Struct

We're going to create a type to represent an interval. Rust follows a standardized naming convention for types, where structures use UpperCamelCase¹ for "type-level" constructs. Therefore, we'll name our struct Interval.

Defining our Struct

Our closed interval is going to represent the start and end of the lines to print:

struct Interval {
    start: usize,
    end: usize,
}

Defining Behavior

Functions and methods are added by defining them inside an impl block:

impl Interval {
    // Methods definitions
}

The new Function

As it is common convention in Rust to define a function called new for creating an object, we'll begin by defining one to return an Interval.

impl Interval {
    fn new(start: usize, end: usize) -> Self {
        Self { start, end }
    }
}

The keyword Self

The Self keywords in the return type and the body of the function are aliases for the type specified after the impl keyword, which in this case is Interval. While the type can be explicitly stated, the common convention is to use Self.

Exclusion of the return keyword and (;)

The return keyword is unnecessary when the returned value is the final expression in a function. In this scenario, the semicolon (;) is omitted. ²

Methods

Recall from our grep program that we merged overlapping intervals to prevent printing the same line multiple times. It would be useful to create a method to check if two intervals overlap and another method to merge overlapping intervals. Let's outline these methods!

fn overlaps(&self, other: &Interval) -> bool {
    todo!();
}

fn merge(&self, other: &Self) -> Self {
    todo!();
}

The todo!() and unimplemented!() macros can be useful if you are prototyping and just want a placeholder to let your code pass type analysis.

REQUIRED WORK:
(a) Collect every line of the listing that contains the string "kern".
(b) Write the next part of the Rust struct tutorial, picking up after its final sentence.
The Rust struct tutorial and the listing come from separate sources.

DATA PROVIDED:
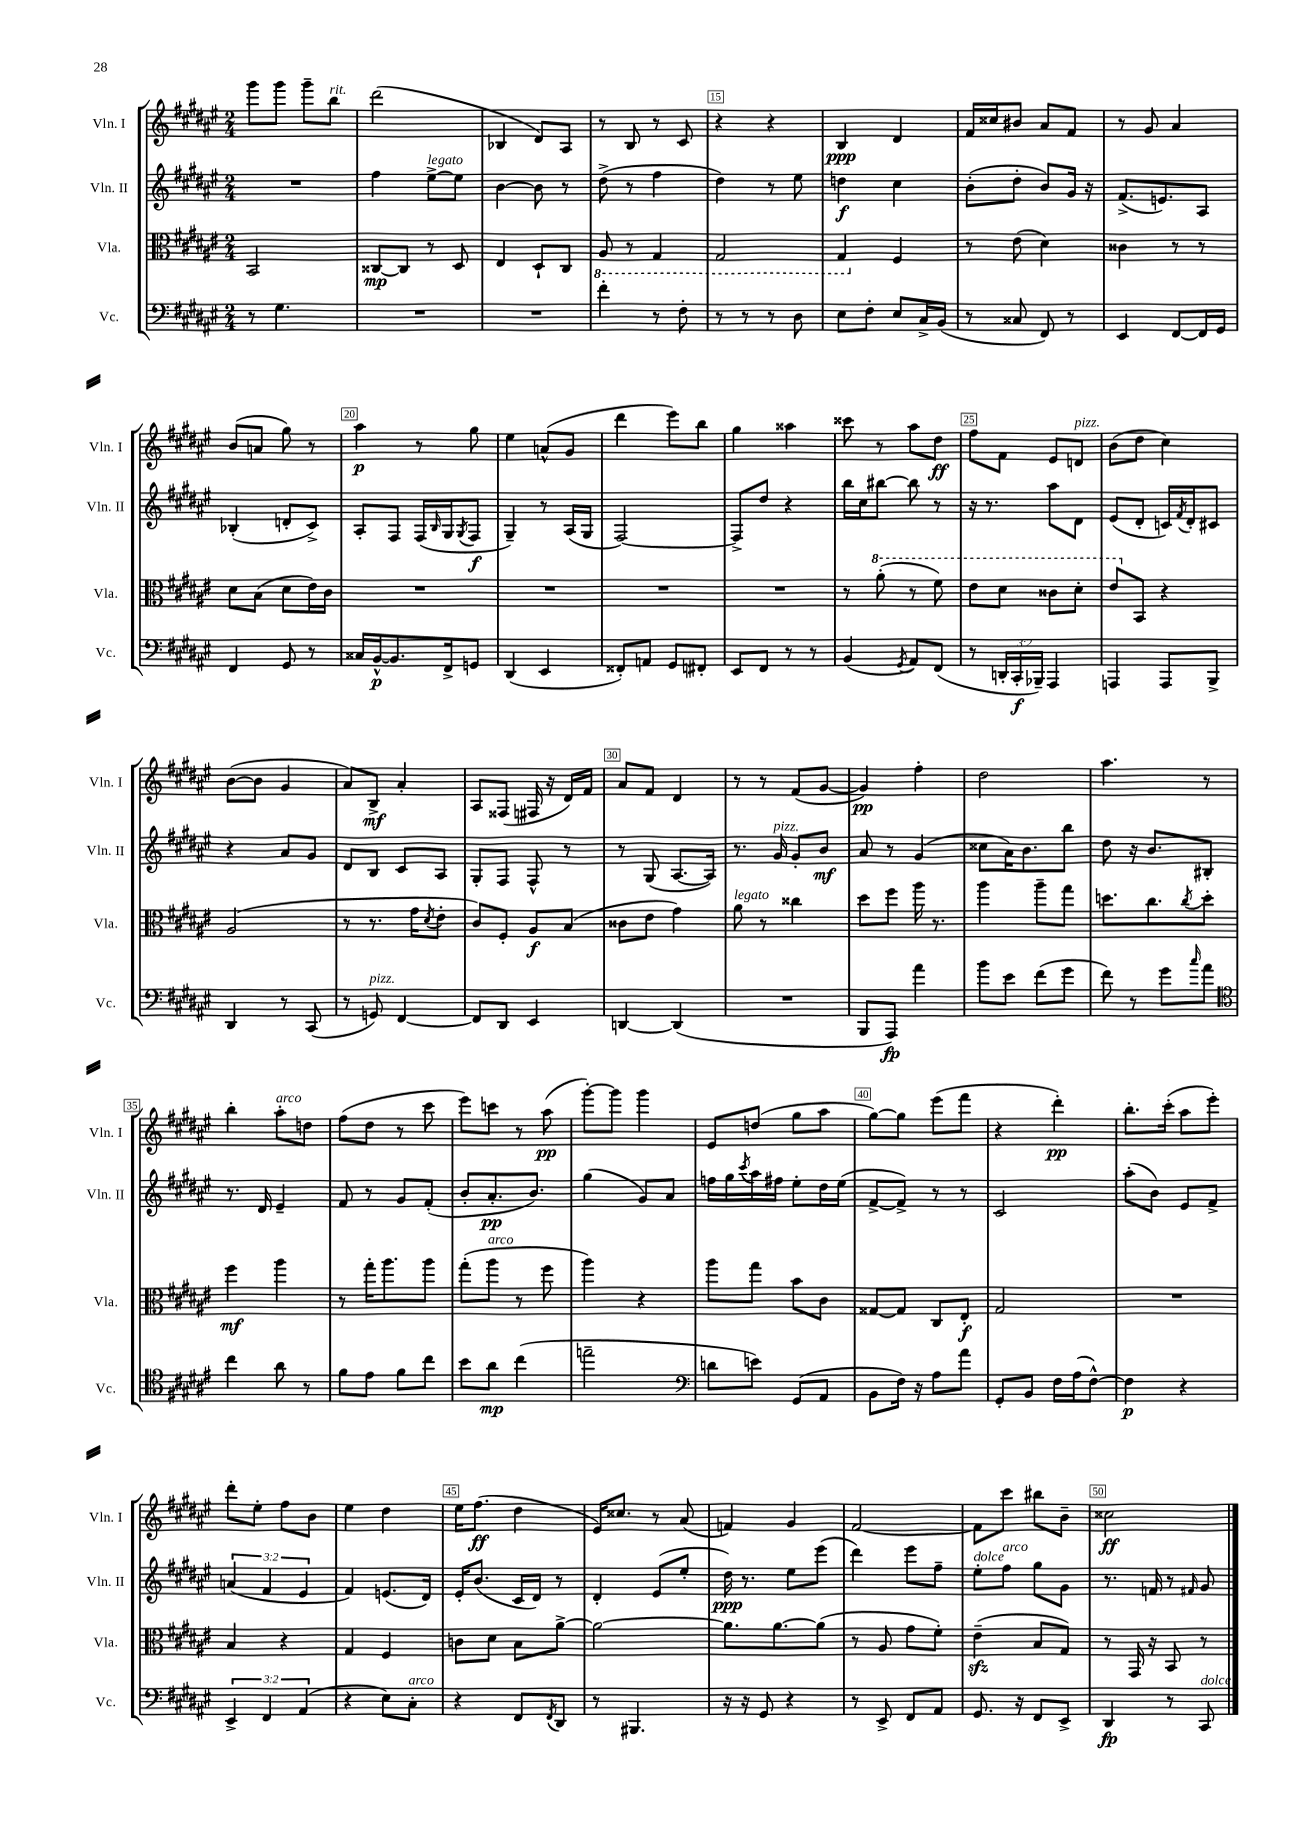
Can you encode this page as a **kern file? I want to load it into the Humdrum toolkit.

**kern	**kern	**kern	**kern
*staff4	*staff3	*staff2	*staff1
*clefF4	*clefC3	*clefG2	*clefG2
*k[f#c#g#d#a#e#]	*k[f#c#g#d#a#e#]	*k[f#c#g#d#a#e#]	*k[f#c#g#d#a#e#]
*M2/4	*M2/4	*M2/4	*M2/4
8r	2BB/	2r	8ggg#\L
4.G#\	.	.	8ggg#\J
.	.	.	8ggg#~\L
.	.	.	8bb\J
=	=	=	=
2r	[8C##/L	4ff#\	(2ddd#\
.	8C##/]J	.	.
.	8r	[8ee#^\L	.
.	8D#/	8ee#\]J	.
=	=	=	=
2r	4E#/	[4b\	4B-/
.	8D#`/L	8b\]	8d#/L)
.	8C#/J	8r	8A#/J
=	=	=	=
4f#'\	8AA#/	(8dd#^\	8r
.	8r	8r	8B/
8r	4GG#/	4ff#\	8r
8F#'\	.	.	8c#/
=	=	=	=
8r	2GG#/	4dd#\)	4r
8r	.	.	.
8r	.	8r	4r
8D#\	.	8ee#\	.
=	=	=	=
8E#\L	4GG#/	4dd\	4B/
8F#'\J	.	.	.
8E#/L	4F#/	4cc#\	4d#/
16C#^/L	.	.	.
(16BB/JJ	.	.	.
=	=	=	=
8r	8r	(8b'\L	16f#/LL
.	.	.	16cc##/J
8C##/	(8e#\	8dd#'\J	8b#/J
8FF#/)	4d#\)	8b/L)	8a#/L
8r	.	16g#/Jk	8f#/J
.	.	16r	.
=	=	=	=
4EE#/	4c##\	(8.f#^/L	8r
.	.	.	8g#/
.	.	8.e/)	.
[8FF#/L	8r	.	4a#/
16FF#/]L	8r	8A#/J	.
16GG#/JJ	.	.	.
=	=	=	=
4FF#/	8d#\L	(4B-'/	(8b/L
.	(8B\J	.	8a/J
8GG#/	8d#\L	8d'/L	8gg#\)
8r	16e#\L)	8c#^/J)	8r
.	16c#\JJ	.	.
=	=	=	=
16C##/LL	2r	8A#'/L	4aa#\
[16BB^^/J	.	.	.
8.BB/]	.	8F#/J	.
.	.	(16F#/LL	8r
.	.	16qqB/	.
16FF#^/k	.	16G#/J	.
.	.	8qG#/	.
8GG/J	.	8F#/J	8gg#\
=	=	=	=
(4DD#/	2r	4G#~/)	4ee#\
4EE#/	.	8r	(8a^^/L
.	.	(16A#/LL	8g#/J
.	.	16G#/JJ	.
=	=	=	=
8FF##'/L)	2r	[2F#/)	4ddd#\
8AA/J	.	.	.
8GG#/L	.	.	8eee#\L)
8FF#'/J	.	.	8bb\J
=	=	=	=
8EE#/L	2r	8F#^/]L	4gg#\
8FF#/J	.	8dd#/J	.
8r	.	4r	4aa##\
8r	.	.	.
=	=	=	=
(4BB/	8r	16bb\LL	8ccc##\
.	.	16cc#\J	.
.	(8aa#'\	[8bb#\J	8r
8qGG#/	.	.	.
8AA#/L)	8r	8bb#\]	8aa#\L
(8FF#/J	8ff#\)	8r	8dd#\J
=	=	=	=
8r	8ee#\L	16r	8ff#\L
.	.	8.r	.
24DD'/LL	8dd#\J	.	8f#\J
24CC#'/	.	.	.
24BBB-~/JJ)	.	.	.
4AAA#/	8cc##\L	8aa#\L	8e#/L
.	8dd#'\J	8d#\J	8d/J
=	=	=	=
4AAA/	8ee#/L	(8e#/L	(8b\L
.	8BB/J	8d#'/J	8dd#\J
8AAA/L	4r	16c/LL)	4cc#\)
.	.	8qf#/	.
.	.	16d#'/J	.
8BBB^/J	.	8c#/J	.
=	=	=	=
4DD#/	(2A#/	4r	([8b\L
.	.	.	8b\]J
8r	.	8a#/L	4g#/
(8CC#/	.	8g#/J	.
=	=	=	=
8r	8r	8d#/L	8a#/L)
8GG/)	8.r	8B/J	8B^/J
[4FF#/	.	8c#/L	4a#'/
.	16g#\LK	.	.
.	8qd#/	.	.
.	8e#'\J	8A#/J	.
=	=	=	=
8FF#/]L	8c#/L)	8G#'/L	8A#/L
8DD#/J	8F#'/J	8F#/J	(8F##/J
4EE#/	8A#/L	8F#^^/	16F#/
.	.	.	16r
.	(8B/J	8r	16d#/LL)
.	.	.	16f#/JJ
=	=	=	=
[4DD/	8c##\L	8r	8a#/L
.	8e#\J	(8G#/	8f#/J
(4DD/]	4g#\)	[8.A#/L	4d#/
.	.	16A#/]Jk)	.
=	=	=	=
2r	8a#\	8.r	8r
.	8r	.	8r
.	.	16g#/	.
.	4cc##\	8g#'/L	(8f#/L
.	.	8b/J	[8g#/J
=	=	=	=
8BBB/L	8dd#\L	8a#/	4g#/])
8AAA#/J)	8ff#\J	8r	.
4a#\	16aa#\	(4g#/	4ff#'\
.	8.r	.	.
=	=	=	=
8b\L	4aa#\	8cc##\L	2dd#\
8e#\J	.	16a#\K)	.
.	.	8.b\	.
(8f#\L	8aa#~\L	.	.
8g#\J	8gg#\J	8bb\J	.
=	=	=	=
8f#\)	8.dd\L	8dd#\	4.aa#\
8r	.	16r	.
.	8.cc#\	8.b/L	.
8g#\L	.	.	.
16qqcc#/	8qcc#/	.	.
8a#\J	8dd'\J	8B#'/J	8r
=	=	=	=
*clefC4	*	*	*
4cc#\	4ff#\	8.r	4bb'\
.	.	16d#/	.
8a#\	4aa#\	4e#~/	8aa#'\L
8r	.	.	8dd\J
=	=	=	=
8f#\L	8r	8f#/	(8ff#\L
8e#\J	16gg#'\LK	8r	8dd#\J
.	8.aa#\	.	.
8f#\L	.	8g#/L	8r
8cc#\J	8aa#\J	(8f#'/J	8ccc#\
=	=	=	=
8b\L	(8gg#'\L	8b'/L	8eee#\L)
8a#\J	8aa#\J	8.a#'/	8ccc\J
(4cc#\	8r	.	8r
.	.	8.b/J)	.
.	8ff#\	.	(8aa#\
=	=	=	=
2ee~\	4aa#\)	(4gg#\	[8ggg#'\L)
.	.	.	8ggg#\]J
.	4r	8g#/L)	4ggg#\
.	.	8a#/J	.
=	=	=	=
*clefF4	*	*	*
8d\L	8aa#\L	16ff\LL	8e#/L
.	.	16gg#\	.
.	.	8qccc#/	.
8e\J)	8gg#\J	16aa#\	(8dd/J
.	.	16ff#\JJ	.
(8GG#/L	8b\L	8ee#'\L	8gg#\L
8AA#/J	8c#\J	16dd#\L	8aa#\J
.	.	(16ee#\JJ	.
=	=	=	=
8BB\L	[8G##/L	[8f#^/L	[8gg#\L)
16F#\Jk)	8G##/]J	8f#^/]J)	8gg#\]J
16r	.	.	.
8A#\L	8C#/L	8r	(8eee#\L
8a#\J	8E#'/J	8r	8fff#\J
=	=	=	=
8GG#'/L	2G#/	2c#/	4r
8BB/J	.	.	.
16F#\LL	.	.	4ddd#'\)
(16A#\J	.	.	.
[8F#^^\J)	.	.	.
=	=	=	=
4F#\]	2r	(8aa#'\L	8.bb'\L
.	.	8b\J)	.
.	.	.	(16ccc#'\Jk
4r	.	8e#/L	8aa#\L
.	.	8f#^/J	8eee#'\J)
=	=	=	=
6EE#^/	4B/	(6a/	8ddd#'\L
.	.	.	8ee#'\J
6FF#/	.	6f#/	.
.	4r	.	8ff#\L
(6AA#/	.	6e#/	.
.	.	.	8b\J
=	=	=	=
4r	4G#/	4f#/)	4ee#\
8E#\L)	4F#/	(8.e/L	4dd#\
8C#'\J	.	.	.
.	.	16d#/Jk)	.
=	=	=	=
4r	8c\L	16e#'/LK	16ee#\LK
.	.	(8.b/J	(8.ff#\J
.	8d#\J	.	.
8FF#/L	8B\L	16c#/LL	4dd#\
.	.	16d#/JJ)	.
8qFF#/	.	.	.
8DD#/J	[8a#^\J	8r	.
=	=	=	=
8r	2a#\_	4d#'/	16e#/LK)
.	.	.	8.cc##/J
4.BBB#/	.	.	.
.	.	(8e#/L	8r
.	.	8ee#'/J	(8a#/
=	=	=	=
16r	8.a#\]L	16dd#\)	4f/)
16r	.	8.r	.
8GG#/	.	.	.
.	[8.a#\	.	.
4r	.	8ee#\L	4g#/
.	(8a#\]J	(8eee#\J	.
=	=	=	=
8r	8r	4ddd#\)	[2f#/
8EE#^/	8A#/	.	.
8FF#/L	8g#\L	8eee#\L	.
8AA#/J	8f#'\J)	8ff#~\J	.
=	=	=	=
8.GG#/	(4e#~\	8ee#'\L	8f#\]L
.	.	8ff#\J	8ccc#\J
16r	.	.	.
8FF#/L	8B/L	8gg#\L	8bb#\L
8EE#^/J	8G#/J)	8g#\J	8b~\J
=	=	=	=
4DD#/	8r	8.r	2cc##\
.	16GG#/	.	.
.	16r	16f/	.
8r	8BB/	8r	.
.	.	16qqf#/	.
8CC#/	8r	8g#/	.
==	==	==	==
*-	*-	*-	*-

ANSWERS PROVIDED:
(a)
Can you encode this page as a **kern file? I want to load it into the Humdrum toolkit.
**kern	**kern	**kern	**kern

(b)
The self Method Receiver

You're probably accustomed to using the implicit this pointer (a hidden first parameter) in your class methods. In Rust, the self keyword is used to represent the receiver of a method and the convention is to omit the type for this parameter. Depending on the intended behavior, it can be specified as self, &self or &mut self.³

Omitting the type after self is syntactic sugar. It's short for self: Self. As Self is an alias to the actual type, the full expansion would be self: Interval, self: &Interval or self: &mut Interval.

Implementing the Methods

Remember that our grep program processes lines sequentially. This allows us to optimize the detection of overlapping intervals. However, this approach limits the versatility of our Interval type. As an exercise, you can work on making it more generic.

overlaps

The overlaps method is fairly straightforward. We check if the end of the first interval is greater than or equal to the start of the next interval. The only caveat is the order of the comparison.

fn overlaps(&self, other: &Interval) -> bool {
    self.end >= other.start
}

merge

The merge method returns a new Interval using the start of the first interval and the end of the second. The same caveat applies: the receiver must be the interval that comes first in the sequence.

In both cases, an immutable borrow for both intervals is sufficient since we do not need to mutate either value.

fn merge(&self, other: &Self) -> Self {
    Interval::new(self.start, other.end)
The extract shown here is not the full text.